Secondly, a sense that cities matter – if there is something wrong with our cities, then there is something wrong with ourselves. In a complicated, modern, urbanised world, city planning was important – that civility, fellowship, humanism, and faith followed the design of buildings along clear Christian principles. And even in our secular age, that must translate into a broader belief in the beneficial results of good design, particularly in high-pressure urban environments with our modern mix of faiths, ethnicities, residents and businesses.
Thirdly, a respect for the past. Pugin was not particularly interested in restoration; he was a new build kind of man. But he did have an abiding admiration for the wisdom of his forebears and the social impulses that underpinned those designs. At a time of such progress and improvement, his was a voice that allowed medievalism to inform modernity.
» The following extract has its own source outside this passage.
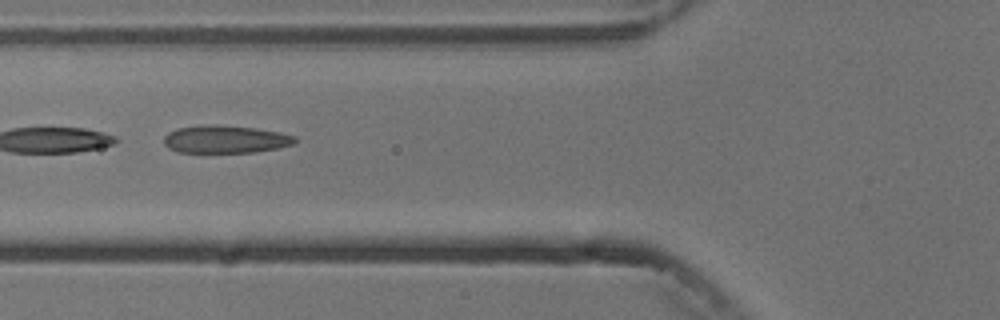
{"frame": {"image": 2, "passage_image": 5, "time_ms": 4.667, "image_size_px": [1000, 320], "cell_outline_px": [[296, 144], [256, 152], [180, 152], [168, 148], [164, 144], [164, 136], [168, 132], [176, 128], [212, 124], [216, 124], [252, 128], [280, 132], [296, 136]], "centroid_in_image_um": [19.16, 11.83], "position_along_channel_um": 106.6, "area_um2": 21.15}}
And that is why the great age of progress was festooned in monuments to the past. At a time of such remarkable, urgent change the aesthetic of the day drew upon the long lost past.
Pugin’s legacy – in Manchester, Birmingham, London, and Stoke-on-Trent – was and is the fabric of the Victorian city. And in our own era of perhaps equal and unnerving change, the power of Pugin’s urban vision still speaks to us. In Stoke-on-Trent and Westminster; in ST1 and SW1.